L'histoire :
Un influenceur aux 200 millions d'abonnés parvient à sensibiliser le Président de la République, qui depuis son bureau de l'Elysée se dit que le monde ne peut pas continuer sur le principe d'une croissance sans fin. La planète est en péril. Il décide d'agir. Six ans plus tard, une expérience incroyable approche de sa fin sur l'île de la Cité, en plein cœur de Paris. Le quartier a été quasiment coupé du monde pour tenter l'expérience de la décroissance, des jardins potagers, des ruches, des ateliers de réparation. Encore un an et le temps imparti pour tirer le bilan de cette aventure sera rendu public, les journalistes pourront revenir sur ce territoire dont ils ont été tenus éloignés pour ne pas fausser l'expérience. Sur place, Carl Mermot est le dessinateur de bande-dessinée qui a été chargé de publier sous forme de reportage son témoignage. Le problème est qu'il n'a pas encore trouvé son angle d'attaque. Il a produit des centaines de dessins mais n'a encore pas démarré son album. Dans une prison en dehors de l'île, une jeune femme va être choisie pour intégrer la communauté de l'île, et parfaire l'expérience avec son vécu forcément différent de celui des habitants du quartier écolo. Lorsqu'elle est accueillie par Bernard, puis présentée à Carl, il devient évident qu'elle va devenir le personnage central de l'album de BD en cours de création. Elle va donc découvrir l'île, ses habitants ultra motivés, et son petit noyau de détracteurs.

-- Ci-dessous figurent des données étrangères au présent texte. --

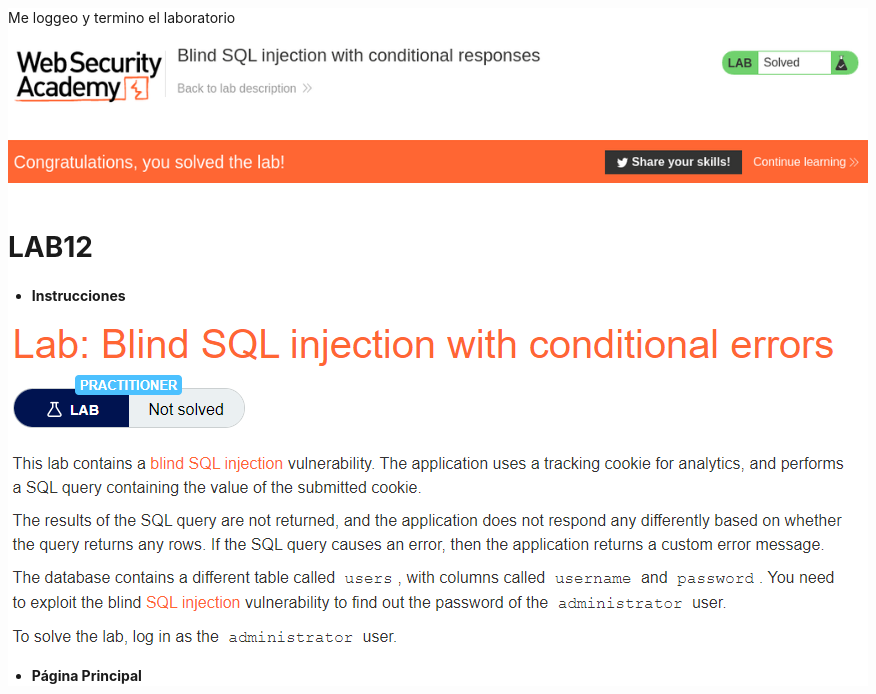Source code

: Me loggeo y termino el laboratorio

<img src="/img/articulos/sqli-portswigger/45.png" alt="">

# LAB12

* **Instrucciones**

<img src="/img/articulos/sqli-portswigger/46.png" alt="">

* **Página Principal**
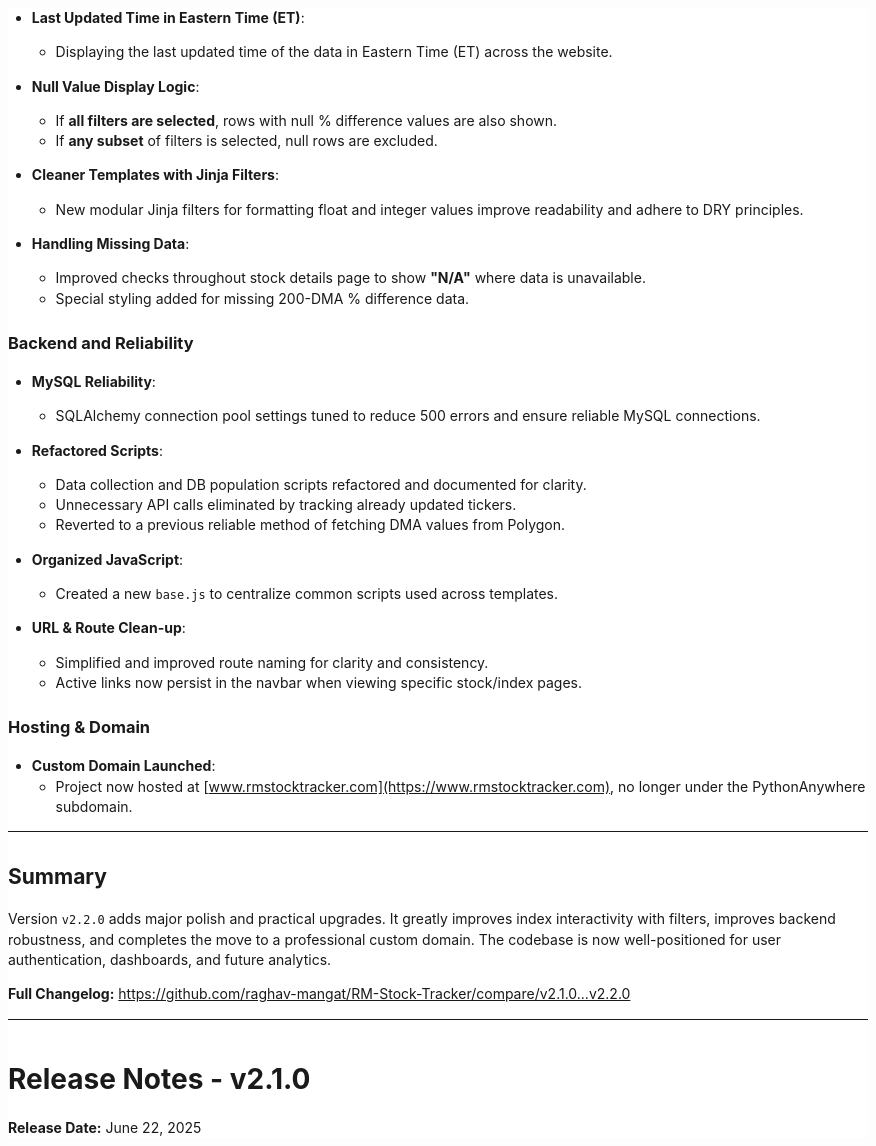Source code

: - **Last Updated Time in Eastern Time (ET)**:
  - Displaying the last updated time of the data in Eastern Time (ET) across the website.

- **Null Value Display Logic**:
  - If **all filters are selected**, rows with null % difference values are also shown.
  - If **any subset** of filters is selected, null rows are excluded.

- **Cleaner Templates with Jinja Filters**:
  - New modular Jinja filters for formatting float and integer values improve readability and adhere to DRY principles.

- **Handling Missing Data**:
  - Improved checks throughout stock details page to show **"N/A"** where data is unavailable.
  - Special styling added for missing 200-DMA % difference data.

### Backend and Reliability

- **MySQL Reliability**:
  - SQLAlchemy connection pool settings tuned to reduce 500 errors and ensure reliable MySQL connections.

- **Refactored Scripts**:
  - Data collection and DB population scripts refactored and documented for clarity.
  - Unnecessary API calls eliminated by tracking already updated tickers.
  - Reverted to a previous reliable method of fetching DMA values from Polygon.

- **Organized JavaScript**:
  - Created a new `base.js` to centralize common scripts used across templates.

- **URL & Route Clean-up**:
  - Simplified and improved route naming for clarity and consistency.
  - Active links now persist in the navbar when viewing specific stock/index pages.

### Hosting & Domain

- **Custom Domain Launched**:
  - Project now hosted at [www.rmstocktracker.com](https://www.rmstocktracker.com), no longer under the PythonAnywhere subdomain.

---

## Summary

Version `v2.2.0` adds major polish and practical upgrades. It greatly improves index interactivity with filters, improves backend robustness, and completes the move to a professional custom domain. The codebase is now well-positioned for user authentication, dashboards, and future analytics.

**Full Changelog:** https://github.com/raghav-mangat/RM-Stock-Tracker/compare/v2.1.0...v2.2.0


------------------------------------------------------------------------------------------------------------


# Release Notes - v2.1.0
**Release Date:** June 22, 2025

Ce qu'on en pense sur la planète BD :
Il faut vraiment être un convaincu de l'idée de décroissance pour tenir le choc des explications qui remplissent les pages de cet album. Elles arrivent toujours par la bouche d'un personnage qui explique à un autre (souvent Mila) les raisons pour lesquelles une décroissance choisie est à la fois une approche épanouissante et nécessaire pour la survie de la planète et de ses habitants. On apprend donc comment les décroissants imaginent le ré-équilibrage du monde, reconnaissent que ce choix doit être fait par tous pour ne pas condamner les populations qui avanceraient de manière isolée. L'album est totalement militant, très manichéen dans sa présentation des avis contraires, mais pourrait-il en être autrement pour que la démonstration atteigne son but ? Nathalie, par exemple, une des représentantes des cornucopiens, à savoir ceux qui croient par optimisme que l'espèce humaine va trouver une solution au bouleversement climatique, a vraiment une tête pas sympa. En revanche, tous les membres de la communauté sont hyper cools, même le pseudo gourou qui se moque de sa propre perruque et de sa tenue. L'astuce de scénario qui consiste à expliquer comment Carl, le dessinateur ne parvient pas à trouver de scénario est un peu facile, et donc effectivement cet album ne parvient pas à sortir du piège de l'explication appuyée. Les centaines d'angles différents utilisés par Dominique Mermoux ne permettent pas toujours de contourner la lourdeur inhérente au choix narratif. La postface finit le travail ou achève le lecteur, selon qu'on est convaincu ou pas par le concept. On ressort de cette lecture avec une compréhension plus complète de la vision décroissante et de sa cohérence. On n'a pas forcément une idée de la manière dont elle pourrait s'imposer, les auteurs font preuve d'humilité sur ce plan en insistant sur une sorte de vision politique globale. Et évidemment, on se rend compte que notre comportement quotidien est loin, très loin, de celui de la petite communauté de l'île Saint Louis.